A young man climbed on to the mound of rubble. He reached the spot, moved some of the rubble, then held something up that could not be identified from distance.
Later, I asked him if he did find a hand. He replied: “No. It wasn’t a hand. It was a piece of bone from a head.”
The multi-storey building that was hit is located in a residential area.
We were told that most of the people there were internally displaced, mainly from the south of the country or the southern suburbs of Beirut.
They are areas where Hezbollah has a strong presence and which have been frequently targeted by Israel during its war with the Iran-backed political and military group.
Aramoun is a religiously mixed area and until Wednesday it was deemed safe because it had not been hit before.
The dawn strike came without warning.
“It was around 4 o’clock in the morning. We were asleep. We woke up because of a very strong thud. We couldn’t see anything in the beginning because of the smoke that was everywhere,” said a mother of two who lived in the building opposite.
She had sought refuge in her uncle’s house in Aramoun after Israel started bombing Beirut’s southern suburbs.
“Israel is striking everywhere. There is nowhere that is safe anymore,” she added.
Another woman in her 80s was being rushed to a car.
She had moved to Aramoun a month ago, also from Beirut’s southern suburbs.
After the strike, she left with everyone else in the building and spent two or three hours in their car on the street.
When we saw her, she was collecting some of her possessions. She told us she was very scared and was moving once more.
This time, she said, she was going to her son’s place. He is displaced as well.
When asked about any prospects of an end of hostilities soon, she replied: “The more they talk about a ceasefire, the more Israel intensifies its strikes.”
The Israeli military has not yet said who or what it targeted in Aramoun.
But the strike bore similarities to several in other parts of the country: launched without warning on residential buildings or houses hosting displaced people. The Israeli military has said many of those strikes have targeted Hezbollah infrastructure.
The attacks are causing increasing social unease within host communities, with residents voicing concern over the possibility of Israel targeting displaced people living among them or others visiting, often to deliver financial assistance.

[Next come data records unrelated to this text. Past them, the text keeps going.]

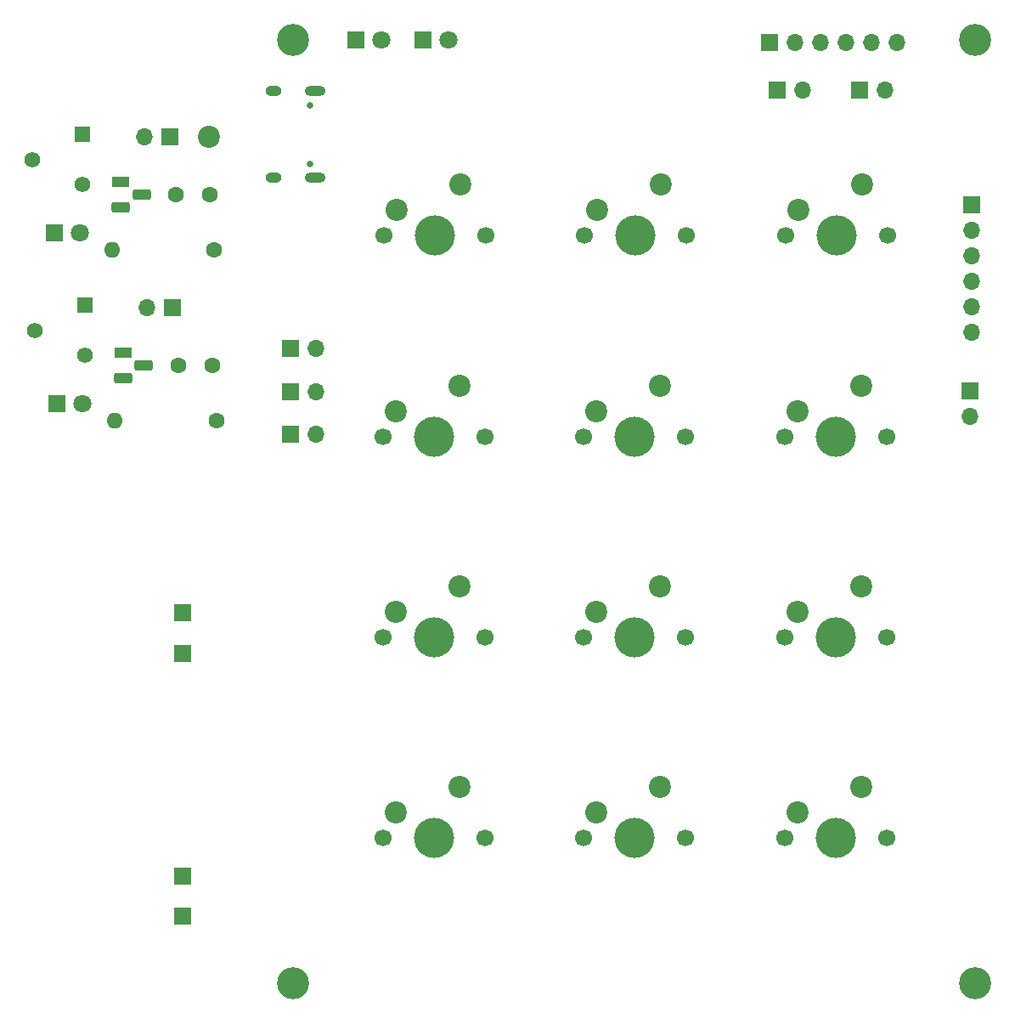
<source format=gbr>
%TF.GenerationSoftware,KiCad,Pcbnew,8.0.3*%
%TF.CreationDate,2024-09-19T18:37:29+03:00*%
%TF.ProjectId,JLC8,4a4c4338-2e6b-4696-9361-645f70636258,rev?*%
%TF.SameCoordinates,Original*%
%TF.FileFunction,Soldermask,Bot*%
%TF.FilePolarity,Negative*%
%FSLAX46Y46*%
G04 Gerber Fmt 4.6, Leading zero omitted, Abs format (unit mm)*
G04 Created by KiCad (PCBNEW 8.0.3) date 2024-09-19 18:37:29*
%MOMM*%
%LPD*%
G01*
G04 APERTURE LIST*
G04 Aperture macros list*
%AMRoundRect*
0 Rectangle with rounded corners*
0 $1 Rounding radius*
0 $2 $3 $4 $5 $6 $7 $8 $9 X,Y pos of 4 corners*
0 Add a 4 corners polygon primitive as box body*
4,1,4,$2,$3,$4,$5,$6,$7,$8,$9,$2,$3,0*
0 Add four circle primitives for the rounded corners*
1,1,$1+$1,$2,$3*
1,1,$1+$1,$4,$5*
1,1,$1+$1,$6,$7*
1,1,$1+$1,$8,$9*
0 Add four rect primitives between the rounded corners*
20,1,$1+$1,$2,$3,$4,$5,0*
20,1,$1+$1,$4,$5,$6,$7,0*
20,1,$1+$1,$6,$7,$8,$9,0*
20,1,$1+$1,$8,$9,$2,$3,0*%
G04 Aperture macros list end*
%ADD10C,3.200000*%
%ADD11C,1.700000*%
%ADD12C,4.000000*%
%ADD13C,2.200000*%
%ADD14R,1.800000X1.100000*%
%ADD15RoundRect,0.275000X-0.625000X0.275000X-0.625000X-0.275000X0.625000X-0.275000X0.625000X0.275000X0*%
%ADD16R,1.700000X1.700000*%
%ADD17O,1.700000X1.700000*%
%ADD18C,1.600000*%
%ADD19R,1.800000X1.800000*%
%ADD20C,1.800000*%
%ADD21O,1.600000X1.600000*%
%ADD22C,0.650000*%
%ADD23O,2.100000X1.000000*%
%ADD24O,1.600000X1.000000*%
%ADD25R,1.560000X1.560000*%
%ADD26C,1.560000*%
G04 APERTURE END LIST*
D10*
%TO.C,REF\u002A\u002A*%
X128756050Y-53467179D03*
%TD*%
D11*
%TO.C,SW4*%
X137756050Y-92967179D03*
D12*
X142836050Y-92967179D03*
D11*
X147916050Y-92967179D03*
D13*
X145376050Y-87887179D03*
X139026050Y-90427179D03*
%TD*%
D14*
%TO.C,Q7*%
X111831050Y-84637179D03*
D15*
X113901050Y-85907179D03*
X111831050Y-87177179D03*
%TD*%
D16*
%TO.C,J3*%
X196381050Y-69867179D03*
D17*
X196381050Y-72407179D03*
X196381050Y-74947179D03*
X196381050Y-77487179D03*
X196381050Y-80027179D03*
X196381050Y-82567179D03*
%TD*%
D18*
%TO.C,R3*%
X117102370Y-68888499D03*
X120502370Y-68888499D03*
%TD*%
%TO.C,R3*%
X117351050Y-85907179D03*
X120751050Y-85907179D03*
%TD*%
D16*
%TO.C,REF\u002A\u002A*%
X128481050Y-92717179D03*
D17*
X131021050Y-92717179D03*
%TD*%
D11*
%TO.C,SW10*%
X177756050Y-112967179D03*
D12*
X182836050Y-112967179D03*
D11*
X187916050Y-112967179D03*
D13*
X185376050Y-107887179D03*
X179026050Y-110427179D03*
%TD*%
D10*
%TO.C,REF\u002A\u002A*%
X196756050Y-147467179D03*
%TD*%
D13*
%TO.C,REF\u002A\u002A*%
X120351050Y-63107179D03*
%TD*%
D11*
%TO.C,SW2*%
X157836050Y-72967179D03*
D12*
X162916050Y-72967179D03*
D11*
X167996050Y-72967179D03*
D13*
X165456050Y-67887179D03*
X159106050Y-70427179D03*
%TD*%
D19*
%TO.C,D2*%
X141731050Y-53467179D03*
D20*
X144271050Y-53467179D03*
%TD*%
D16*
%TO.C,J3*%
X117769250Y-114587179D03*
%TD*%
D18*
%TO.C,R14*%
X120912370Y-74388499D03*
D21*
X110752370Y-74388499D03*
%TD*%
D22*
%TO.C,J1*%
X130436050Y-59997179D03*
X130436050Y-65777179D03*
D23*
X130966050Y-58567179D03*
D24*
X126786050Y-58567179D03*
D23*
X130966050Y-67207179D03*
D24*
X126786050Y-67207179D03*
%TD*%
D11*
%TO.C,SW13*%
X177756050Y-132967179D03*
D12*
X182836050Y-132967179D03*
D11*
X187916050Y-132967179D03*
D13*
X185376050Y-127887179D03*
X179026050Y-130427179D03*
%TD*%
D16*
%TO.C,J2*%
X117769250Y-110537179D03*
%TD*%
%TO.C,J3*%
X117769250Y-140787179D03*
%TD*%
D11*
%TO.C,SW9*%
X157756050Y-112967179D03*
D12*
X162836050Y-112967179D03*
D11*
X167916050Y-112967179D03*
D13*
X165376050Y-107887179D03*
X159026050Y-110427179D03*
%TD*%
D14*
%TO.C,Q7*%
X111582370Y-67618499D03*
D15*
X113652370Y-68888499D03*
X111582370Y-70158499D03*
%TD*%
D16*
%TO.C,J2*%
X176256050Y-53717179D03*
D17*
X178796050Y-53717179D03*
X181336050Y-53717179D03*
X183876050Y-53717179D03*
X186416050Y-53717179D03*
X188956050Y-53717179D03*
%TD*%
D10*
%TO.C,REF\u002A\u002A*%
X128756050Y-147467179D03*
%TD*%
D16*
%TO.C,BT1*%
X116776050Y-80157179D03*
D17*
X114236050Y-80157179D03*
%TD*%
D11*
%TO.C,SW7*%
X177756050Y-92967179D03*
D12*
X182836050Y-92967179D03*
D11*
X187916050Y-92967179D03*
D13*
X185376050Y-87887179D03*
X179026050Y-90427179D03*
%TD*%
D19*
%TO.C,D8*%
X105226050Y-89657179D03*
D20*
X107766050Y-89657179D03*
%TD*%
D11*
%TO.C,SW6*%
X157756050Y-92967179D03*
D12*
X162836050Y-92967179D03*
D11*
X167916050Y-92967179D03*
D13*
X165376050Y-87887179D03*
X159026050Y-90427179D03*
%TD*%
D19*
%TO.C,D1*%
X135006050Y-53467179D03*
D20*
X137546050Y-53467179D03*
%TD*%
D11*
%TO.C,SW1*%
X137836050Y-72967179D03*
D12*
X142916050Y-72967179D03*
D11*
X147996050Y-72967179D03*
D13*
X145456050Y-67887179D03*
X139106050Y-70427179D03*
%TD*%
D18*
%TO.C,R14*%
X121161050Y-91407179D03*
D21*
X111001050Y-91407179D03*
%TD*%
D16*
%TO.C,REF\u002A\u002A*%
X196256050Y-88442179D03*
D17*
X196256050Y-90982179D03*
%TD*%
D16*
%TO.C,J2*%
X117769250Y-136737179D03*
%TD*%
%TO.C,REF\u002A\u002A*%
X185231050Y-58467179D03*
D17*
X187771050Y-58467179D03*
%TD*%
D16*
%TO.C,BT1*%
X116527370Y-63138499D03*
D17*
X113987370Y-63138499D03*
%TD*%
D11*
%TO.C,SW8*%
X137756050Y-112967179D03*
D12*
X142836050Y-112967179D03*
D11*
X147916050Y-112967179D03*
D13*
X145376050Y-107887179D03*
X139026050Y-110427179D03*
%TD*%
D25*
%TO.C,RV3*%
X107742370Y-62888499D03*
D26*
X102742370Y-65388499D03*
X107742370Y-67888499D03*
%TD*%
D11*
%TO.C,SW11*%
X137756050Y-132967179D03*
D12*
X142836050Y-132967179D03*
D11*
X147916050Y-132967179D03*
D13*
X145376050Y-127887179D03*
X139026050Y-130427179D03*
%TD*%
D10*
%TO.C,REF\u002A\u002A*%
X196756050Y-53467179D03*
%TD*%
D19*
%TO.C,D8*%
X104977370Y-72638499D03*
D20*
X107517370Y-72638499D03*
%TD*%
D11*
%TO.C,SW12*%
X157756050Y-132967179D03*
D12*
X162836050Y-132967179D03*
D11*
X167916050Y-132967179D03*
D13*
X165376050Y-127887179D03*
X159026050Y-130427179D03*
%TD*%
D16*
%TO.C,REF\u002A\u002A*%
X128481050Y-84217179D03*
D17*
X131021050Y-84217179D03*
%TD*%
D25*
%TO.C,RV3*%
X107991050Y-79907179D03*
D26*
X102991050Y-82407179D03*
X107991050Y-84907179D03*
%TD*%
D11*
%TO.C,SW3*%
X177836050Y-72967179D03*
D12*
X182916050Y-72967179D03*
D11*
X187996050Y-72967179D03*
D13*
X185456050Y-67887179D03*
X179106050Y-70427179D03*
%TD*%
D16*
%TO.C,REF\u002A\u002A*%
X177006050Y-58467179D03*
D17*
X179546050Y-58467179D03*
%TD*%
D16*
%TO.C,REF\u002A\u002A*%
X128481050Y-88467179D03*
D17*
X131021050Y-88467179D03*
%TD*%
M02*

</source>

“We all love the resistance [Hezbollah], but if someone has a son and isn’t even sure he is in Hezbollah, or someone is coming to give aid to displaced people and they are being targeted, we are paying the price,” said one man who owns house in the area that was struck and lives there with his wife and child.
He added: “The displaced came as guests and we welcome them. But if there is someone stranger here, whoever he is – it might be my own child and I’m not aware of him being in Hezbollah – and they target him, and children and women get killed, isn’t that pitiful?”
Such comments have become more common following the recent series of Israeli strikes in various parts of the country which are outside the known areas of hostilities.
But at the same time there are increasing calls in Lebanon for national unity as well as warnings that such strikes from Israel could be purposely designed to create that social unease.